## REQUIRED ACTION
The full set of records must be returned exactly, character for character.

Dataset entries
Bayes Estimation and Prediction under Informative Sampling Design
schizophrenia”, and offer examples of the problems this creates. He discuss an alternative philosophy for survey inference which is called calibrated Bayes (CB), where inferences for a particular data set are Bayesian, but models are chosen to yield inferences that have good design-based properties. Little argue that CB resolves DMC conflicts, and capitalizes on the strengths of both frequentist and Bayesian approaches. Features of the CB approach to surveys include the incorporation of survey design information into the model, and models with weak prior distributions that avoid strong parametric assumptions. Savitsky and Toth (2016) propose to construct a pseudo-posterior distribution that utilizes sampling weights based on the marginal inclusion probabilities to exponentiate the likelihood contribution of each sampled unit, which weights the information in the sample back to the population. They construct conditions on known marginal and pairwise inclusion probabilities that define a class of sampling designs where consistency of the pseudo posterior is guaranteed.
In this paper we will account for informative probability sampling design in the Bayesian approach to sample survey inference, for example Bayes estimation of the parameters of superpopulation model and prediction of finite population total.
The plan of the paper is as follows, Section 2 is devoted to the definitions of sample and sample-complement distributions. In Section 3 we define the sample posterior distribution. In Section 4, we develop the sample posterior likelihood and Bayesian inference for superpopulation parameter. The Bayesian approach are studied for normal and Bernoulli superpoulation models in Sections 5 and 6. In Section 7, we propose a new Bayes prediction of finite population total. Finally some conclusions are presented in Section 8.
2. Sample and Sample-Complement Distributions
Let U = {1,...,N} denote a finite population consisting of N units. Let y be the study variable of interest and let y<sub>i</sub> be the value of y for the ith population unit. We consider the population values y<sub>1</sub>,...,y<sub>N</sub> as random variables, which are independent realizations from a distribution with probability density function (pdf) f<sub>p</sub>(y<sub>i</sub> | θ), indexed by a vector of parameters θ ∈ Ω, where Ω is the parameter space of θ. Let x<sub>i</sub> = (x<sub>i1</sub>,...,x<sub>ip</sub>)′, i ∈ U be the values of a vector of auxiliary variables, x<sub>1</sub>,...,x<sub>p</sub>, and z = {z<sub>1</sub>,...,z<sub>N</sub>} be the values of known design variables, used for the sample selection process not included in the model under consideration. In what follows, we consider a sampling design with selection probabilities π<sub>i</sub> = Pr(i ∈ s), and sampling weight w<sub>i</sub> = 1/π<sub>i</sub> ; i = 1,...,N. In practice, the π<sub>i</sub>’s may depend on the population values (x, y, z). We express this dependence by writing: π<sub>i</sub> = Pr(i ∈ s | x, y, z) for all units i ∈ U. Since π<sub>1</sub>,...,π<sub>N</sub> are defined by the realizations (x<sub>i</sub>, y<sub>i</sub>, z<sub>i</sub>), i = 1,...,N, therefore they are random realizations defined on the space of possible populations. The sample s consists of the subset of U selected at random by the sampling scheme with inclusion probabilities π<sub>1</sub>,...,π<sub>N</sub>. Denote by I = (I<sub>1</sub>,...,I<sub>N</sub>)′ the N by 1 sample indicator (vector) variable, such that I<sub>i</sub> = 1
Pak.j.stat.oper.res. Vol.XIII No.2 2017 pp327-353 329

## ANSWER SECTION
Bayes Estimation and Prediction under Informative Sampling Design
schizophrenia”, and offer examples of the problems this creates. He discuss an alternative philosophy for survey inference which is called calibrated Bayes (CB), where inferences for a particular data set are Bayesian, but models are chosen to yield inferences that have good design-based properties. Little argue that CB resolves DMC conflicts, and capitalizes on the strengths of both frequentist and Bayesian approaches. Features of the CB approach to surveys include the incorporation of survey design information into the model, and models with weak prior distributions that avoid strong parametric assumptions. Savitsky and Toth (2016) propose to construct a pseudo-posterior distribution that utilizes sampling weights based on the marginal inclusion probabilities to exponentiate the likelihood contribution of each sampled unit, which weights the information in the sample back to the population. They construct conditions on known marginal and pairwise inclusion probabilities that define a class of sampling designs where consistency of the pseudo posterior is guaranteed.
In this paper we will account for informative probability sampling design in the Bayesian approach to sample survey inference, for example Bayes estimation of the parameters of superpopulation model and prediction of finite population total.
The plan of the paper is as follows, Section 2 is devoted to the definitions of sample and sample-complement distributions. In Section 3 we define the sample posterior distribution. In Section 4, we develop the sample posterior likelihood and Bayesian inference for superpopulation parameter. The Bayesian approach are studied for normal and Bernoulli superpoulation models in Sections 5 and 6. In Section 7, we propose a new Bayes prediction of finite population total. Finally some conclusions are presented in Section 8.
2. Sample and Sample-Complement Distributions
Let U = {1,...,N} denote a finite population consisting of N units. Let y be the study variable of interest and let y<sub>i</sub> be the value of y for the ith population unit. We consider the population values y<sub>1</sub>,...,y<sub>N</sub> as random variables, which are independent realizations from a distribution with probability density function (pdf) f<sub>p</sub>(y<sub>i</sub> | θ), indexed by a vector of parameters θ ∈ Ω, where Ω is the parameter space of θ. Let x<sub>i</sub> = (x<sub>i1</sub>,...,x<sub>ip</sub>)′, i ∈ U be the values of a vector of auxiliary variables, x<sub>1</sub>,...,x<sub>p</sub>, and z = {z<sub>1</sub>,...,z<sub>N</sub>} be the values of known design variables, used for the sample selection process not included in the model under consideration. In what follows, we consider a sampling design with selection probabilities π<sub>i</sub> = Pr(i ∈ s), and sampling weight w<sub>i</sub> = 1/π<sub>i</sub> ; i = 1,...,N. In practice, the π<sub>i</sub>’s may depend on the population values (x, y, z). We express this dependence by writing: π<sub>i</sub> = Pr(i ∈ s | x, y, z) for all units i ∈ U. Since π<sub>1</sub>,...,π<sub>N</sub> are defined by the realizations (x<sub>i</sub>, y<sub>i</sub>, z<sub>i</sub>), i = 1,...,N, therefore they are random realizations defined on the space of possible populations. The sample s consists of the subset of U selected at random by the sampling scheme with inclusion probabilities π<sub>1</sub>,...,π<sub>N</sub>. Denote by I = (I<sub>1</sub>,...,I<sub>N</sub>)′ the N by 1 sample indicator (vector) variable, such that I<sub>i</sub> = 1
Pak.j.stat.oper.res. Vol.XIII No.2 2017 pp327-353 329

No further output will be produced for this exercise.